Adaletin eksikliği nasıl ülkemizdeki güveni yok ediyorsa, yine adalet eksikliğine bağlı olarak gelişen yolsuzlukların artması daha da yok ediyor. Ülkede yolsuzluğa bulaşmayanı bulamazsınız. Eğer yolsuzlukla kişisel çıkar elde etmeyenler çoğunlukta olsa büyük bir itiraz toplumda duyulurdu. Toplumu oluşturan bireyler, yolsuzlukları kabul ettiğine göre hukuka, adalete aykırı bir kişisel çıkar elde etmiştir. Ortadoğu halklarının hayatında ufak tefek adaletsizlikler yüzlerce yıldır vardı. Adeta genetiğimize işlenmiş bir kod var. Adaleti, demokrasiyi, insan haklarını, kadın ve çocuk haklarını Cumhuriyetimizin yüzüncü yılına geldiğimiz halde biz de benimseyemedik. Onun yerine adaletsizlik ve yolsuzlukları kabul ederek, bunları hayat tarzı ve iş olarak yapanları alkışlayarak, hatta meclise göndererek destekliyoruz. Bunu neden yapıyoruz? Belki hukuksuz bir işimiz var, belki işe yaramaz ama gözümüz gibi koruduğumuz akrabalarımızı devlet memuru yapacağız, ballı ihaleler almayı bekliyoruz.
Bu seçimin yolsuzlukları da meclisten teker teker geçiyor. Memurlara 3600 göstergeden maaş, tüm memurların ast üst ilişkisini maaşlar açısından yerinden oynattı. Çözülemez sorunlar bırakacak ve yeni yasalar çıkarmadan çözülemeyecek hale getirdi. En azından onlarca yıl hak ettiği 3600 göstergenin ekstra primlerini ödeyerek emekli olanlarla, hiç ekstra prim ödemeden artık aynı maaşı alan memur emeklileri arasında adaletsizlik oluştu. Çalışan ama 3600 ek göstergeyi alan memurların maaşları bu nedenle düştü.
EYT kısaltmasıyla anılan çalışanlar. Yirmi yıldan uzun süre uygulanan ve eğer mağdursa yıllardır bu mağduriyeti yaşayıp emekli olanlar için adalet sağlanabilecek mi? En az yedi yıl fazla çalışarak emekli olan milyonlarca kişi var. Bu günlerde hükümetin oy kaygısını kullanıp erken emekli olanlar yasalara uygun emekli olanlara haksızlık etmiş olmuyor mu? Bu yasa çıktığı zaman çalışan sayısının emeklilerden daha fazla olmaması durumunda, sosyal güvenlik sistemi iflas eder, toplum gittikçe yaşlanıyor gençlerin yükü artar denilmişti.
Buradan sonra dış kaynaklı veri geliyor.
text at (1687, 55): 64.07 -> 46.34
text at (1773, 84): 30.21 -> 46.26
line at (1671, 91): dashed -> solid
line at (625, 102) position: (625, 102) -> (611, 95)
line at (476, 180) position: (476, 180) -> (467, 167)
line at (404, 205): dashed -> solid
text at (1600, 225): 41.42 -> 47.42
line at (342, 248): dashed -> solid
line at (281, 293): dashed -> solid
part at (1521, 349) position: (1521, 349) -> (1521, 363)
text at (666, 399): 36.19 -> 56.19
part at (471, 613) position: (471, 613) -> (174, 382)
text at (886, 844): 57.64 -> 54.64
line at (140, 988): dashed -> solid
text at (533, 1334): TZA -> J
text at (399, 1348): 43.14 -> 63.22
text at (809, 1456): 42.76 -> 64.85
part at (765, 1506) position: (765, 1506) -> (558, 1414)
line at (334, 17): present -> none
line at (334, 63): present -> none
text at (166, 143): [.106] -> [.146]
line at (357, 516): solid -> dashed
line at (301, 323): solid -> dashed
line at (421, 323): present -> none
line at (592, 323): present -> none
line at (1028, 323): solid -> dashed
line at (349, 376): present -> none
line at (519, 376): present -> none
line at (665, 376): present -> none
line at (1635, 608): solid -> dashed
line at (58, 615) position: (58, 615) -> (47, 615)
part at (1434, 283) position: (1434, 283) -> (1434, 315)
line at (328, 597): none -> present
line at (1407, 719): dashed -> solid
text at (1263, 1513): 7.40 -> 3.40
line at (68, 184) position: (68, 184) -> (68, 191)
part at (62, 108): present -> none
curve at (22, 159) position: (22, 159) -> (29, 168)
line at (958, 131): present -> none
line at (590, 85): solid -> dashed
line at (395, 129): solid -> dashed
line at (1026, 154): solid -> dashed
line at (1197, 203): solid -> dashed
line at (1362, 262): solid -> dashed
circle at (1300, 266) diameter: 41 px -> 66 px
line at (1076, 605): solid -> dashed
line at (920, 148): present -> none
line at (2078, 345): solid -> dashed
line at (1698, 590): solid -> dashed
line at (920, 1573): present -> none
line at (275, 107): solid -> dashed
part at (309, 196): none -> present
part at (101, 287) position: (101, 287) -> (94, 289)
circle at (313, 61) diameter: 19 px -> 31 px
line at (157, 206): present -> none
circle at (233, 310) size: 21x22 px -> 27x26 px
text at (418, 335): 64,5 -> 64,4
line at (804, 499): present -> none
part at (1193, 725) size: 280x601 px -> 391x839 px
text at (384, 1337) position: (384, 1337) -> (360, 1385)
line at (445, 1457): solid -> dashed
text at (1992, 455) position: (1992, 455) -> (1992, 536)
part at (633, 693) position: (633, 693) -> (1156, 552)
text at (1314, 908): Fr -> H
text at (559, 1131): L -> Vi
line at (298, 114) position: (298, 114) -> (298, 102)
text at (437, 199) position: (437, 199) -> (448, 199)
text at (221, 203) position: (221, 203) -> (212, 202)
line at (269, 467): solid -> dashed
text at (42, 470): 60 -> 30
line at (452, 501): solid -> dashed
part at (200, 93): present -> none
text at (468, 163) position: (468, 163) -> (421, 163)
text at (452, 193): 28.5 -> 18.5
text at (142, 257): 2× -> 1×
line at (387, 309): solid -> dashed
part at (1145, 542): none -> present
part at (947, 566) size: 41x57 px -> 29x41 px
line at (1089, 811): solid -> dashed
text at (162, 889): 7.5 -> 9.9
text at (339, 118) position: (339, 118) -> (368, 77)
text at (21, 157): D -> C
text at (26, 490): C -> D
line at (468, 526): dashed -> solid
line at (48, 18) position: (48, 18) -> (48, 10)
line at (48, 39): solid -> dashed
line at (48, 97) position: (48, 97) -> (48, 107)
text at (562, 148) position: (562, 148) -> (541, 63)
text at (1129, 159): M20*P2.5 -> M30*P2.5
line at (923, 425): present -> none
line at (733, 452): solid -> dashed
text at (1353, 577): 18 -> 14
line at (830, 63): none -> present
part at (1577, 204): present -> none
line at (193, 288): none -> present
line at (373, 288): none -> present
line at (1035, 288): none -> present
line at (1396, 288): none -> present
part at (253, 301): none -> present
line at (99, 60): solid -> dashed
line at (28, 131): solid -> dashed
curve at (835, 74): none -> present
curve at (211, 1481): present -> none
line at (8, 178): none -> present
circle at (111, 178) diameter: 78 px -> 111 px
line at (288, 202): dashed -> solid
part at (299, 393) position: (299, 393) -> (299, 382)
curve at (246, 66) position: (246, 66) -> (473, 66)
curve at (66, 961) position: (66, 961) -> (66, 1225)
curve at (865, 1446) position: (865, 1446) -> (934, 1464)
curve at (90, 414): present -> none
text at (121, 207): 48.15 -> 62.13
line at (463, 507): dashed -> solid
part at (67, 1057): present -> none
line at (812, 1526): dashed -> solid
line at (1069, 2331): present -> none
Yaşlılar gençlerden vazgeçti. Gençler de ülkelerinden vazgeçiyorlar. Aldığımız haksız maaşları ödedikleri primlerle ödeyecek genç nüfus kalmadığında kim bize bu maaşı verecek düşünen yok. Ehliyet ceza puanlarının silinmesi, vergi ve ceza borçlarının bir kısmının silinmesi, imar affı çıkarılması yolsuzlukları sıralamakla bitmez. Geleceğimizin yolsuzluklarla devam edeceğinin kara basanı olarak görüyorum bu verilen rüşvetleri. Yazı bitmeden ülkemizin gerçek kara basanı depreme uyandık. Felaket bölgesinde hayatını kaybedenlere Allah rahmet eylesin. Tüm halkımıza sabırlar versin.